==== Reading passage

Edward Henry Davey (January 19, 1854 – March 10, 1911) was an architect and politician born in St. John’s, Newfoundland. He is best known, along with his brother George, as a builder of the city of St. John's after the great fire of 1892.

Davey was educated at the Central School in St. John’s and underwent an apprenticeship with his father, also a carpenter, forming a partnership between father and son. Upon the death of his father, he went into business with his brother George and to form E.H. and G. Davey, Contractors, Builders and Ships Joiners. The company’s offices were located at 111 Bond Street with wharf and stores situated on the St. John’s waterfront.

In the aftermath of the great fire of 1892, there was great demand for architects, contractors and builders. The Davey brothers were at the forefront of this massive effort and were responsible for many of the new buildings that were erected in the months following the fire such as the Church of England Orphanage, the British Hall and the restoration of the Church of England Cathedral of St. John the Baptist.

By 1900, the company was very successful and Davey decided to enter politics. In the November 8, 1900, both Davey and his running mate, Henry Gear, won the dual district of Burin for the Liberal Party, led by Robert Bond. Davey spent 11 years as MHA for Burin. He was re-elected in the general election of 1904. Davey and Gear were returned to the House of Assembly in the famous tie-election of 1908. He was re-elected in the 1909 election.

========
==== Data rows

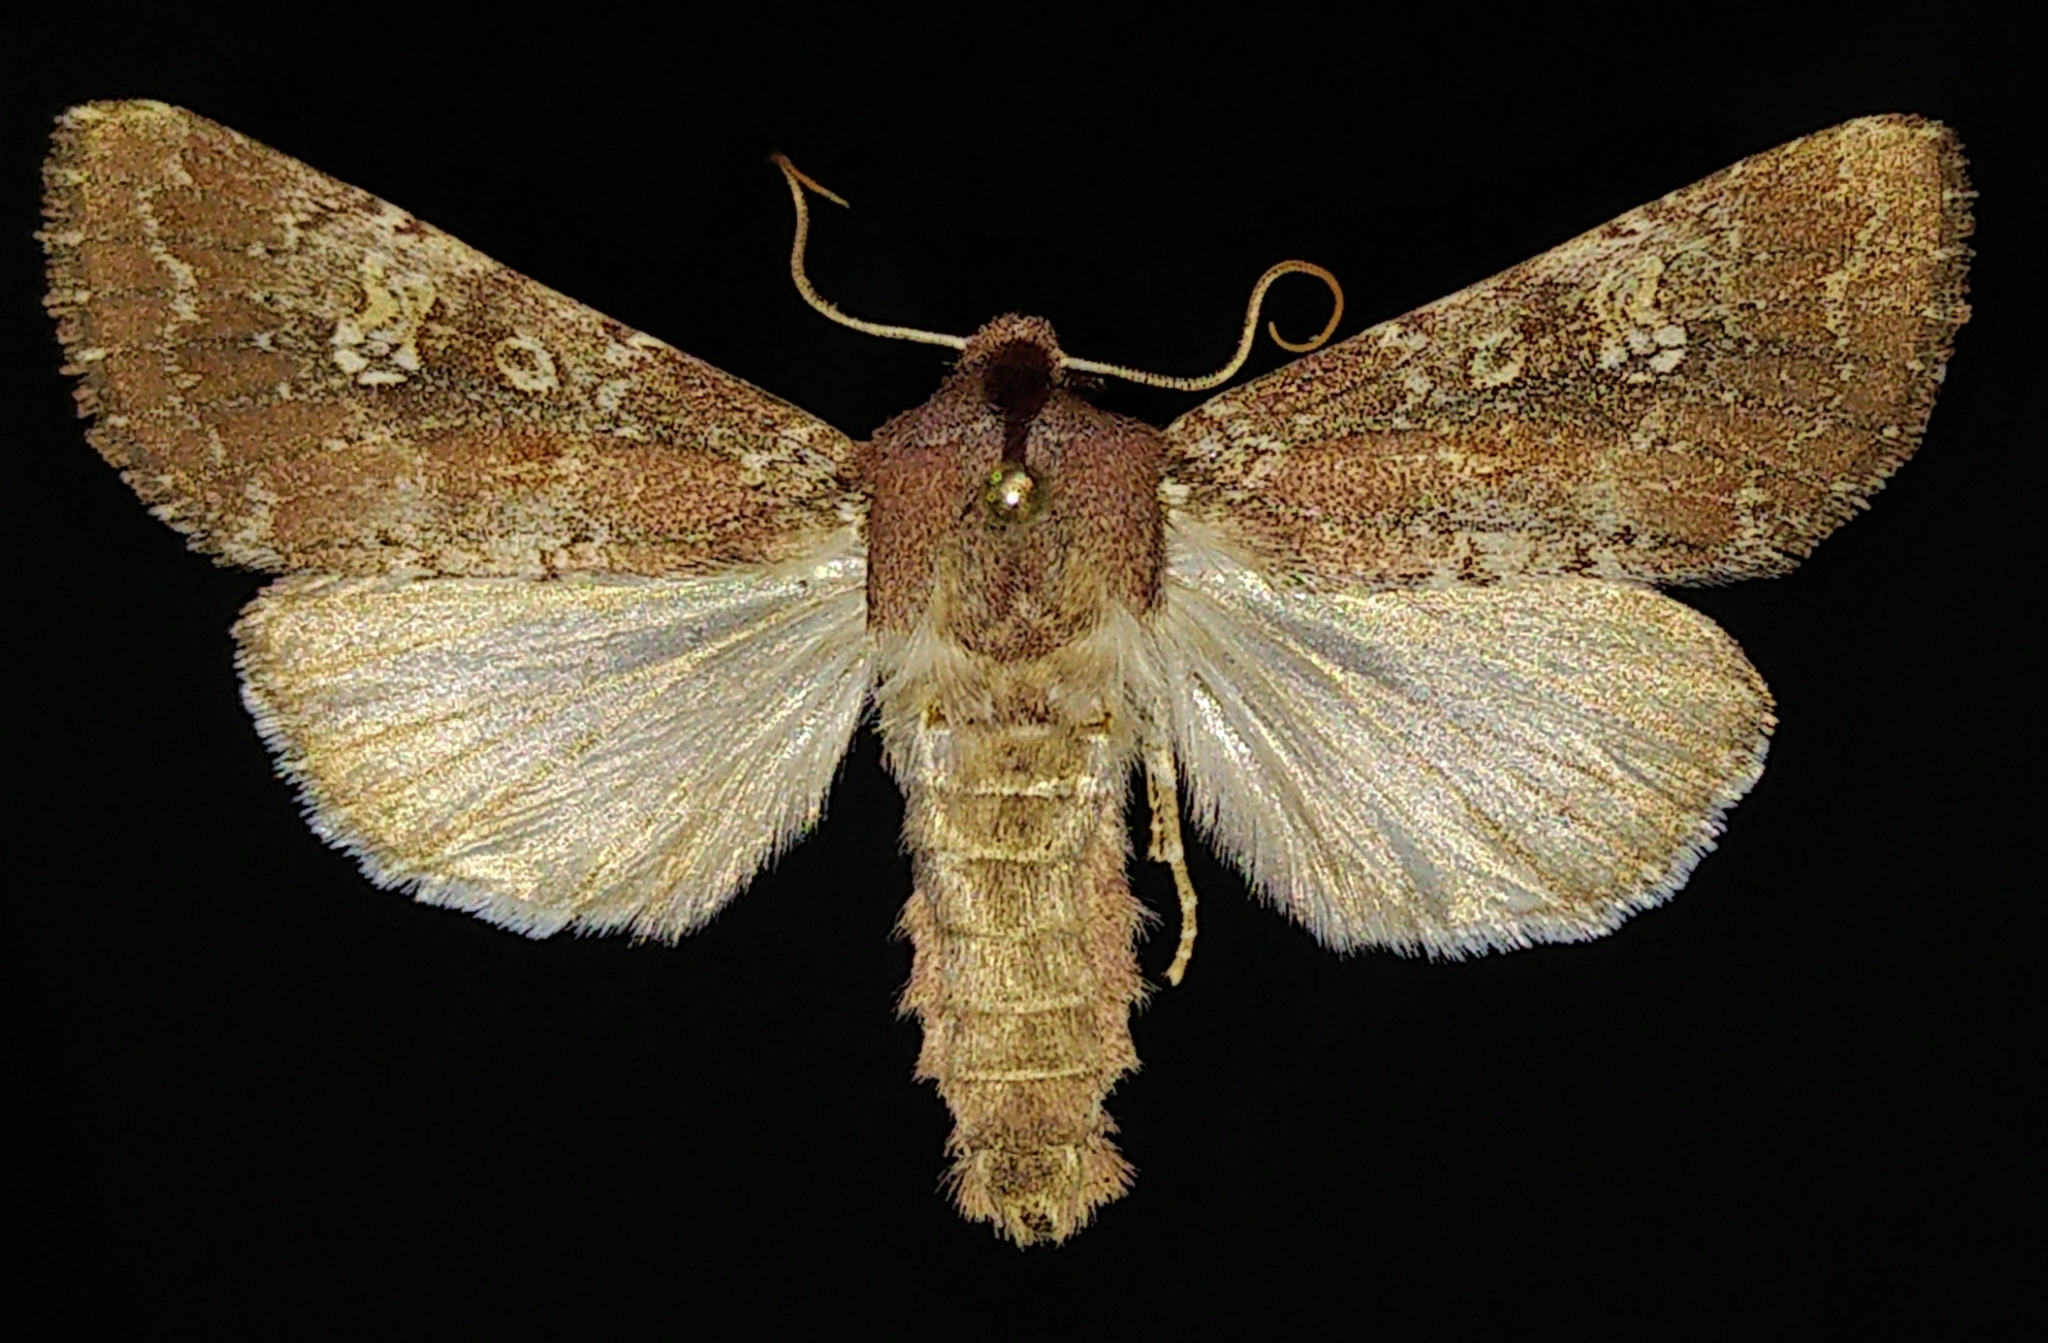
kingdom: Animalia
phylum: Arthropoda
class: Insecta
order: Lepidoptera
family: Noctuidae
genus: Sideridis
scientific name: Sideridis artesta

========

## [Goals]
(a) Decide whether each statement agrees with the text on Edward Henry Davey, and please back each yes or no with the deciding words of that text, quoted exactly: (i) The Davey brothers' company had its offices on Bond Street. (ii) Davey represented Burin for the Conservative Party. (iii) Davey trained as an apprentice under his father.
(b) Write the next part of the text on Edward Henry Davey, beginning after its final sentence.
The listing comes from a separate source.

## [Per-task outputs]
(a)
(i) Yes: "The company’s offices were located at 111 Bond Street"
(ii) No: "won the dual district of Burin for the Liberal Party, led by Robert Bond"
(iii) Yes: "underwent an apprenticeship with his father"

(b)
Davey was involved in many facets of the Church of England, serving on the Diocesan Synod for Newfoundland, as a member of the Vestry at the Cathedral and as a member of the Cathedral Restoration Committee. He was a long-time member of St. John’s Lodge No. 5 of the Society of United Fishermen, a philanthropic and fraternal organization founded in Heart’s Content in 1871. Davey was also a very good cricket player and was elected president of the Avalon Cricket Club in 1891. He was also quite prominent in the Freemasons.

See also
 List of people of Newfoundland and Labrador
 List of communities in Newfoundland and Labrador

References
 Encyclopedia of Newfoundland and Labrador
 Center for Newfoundland Studies (CNS)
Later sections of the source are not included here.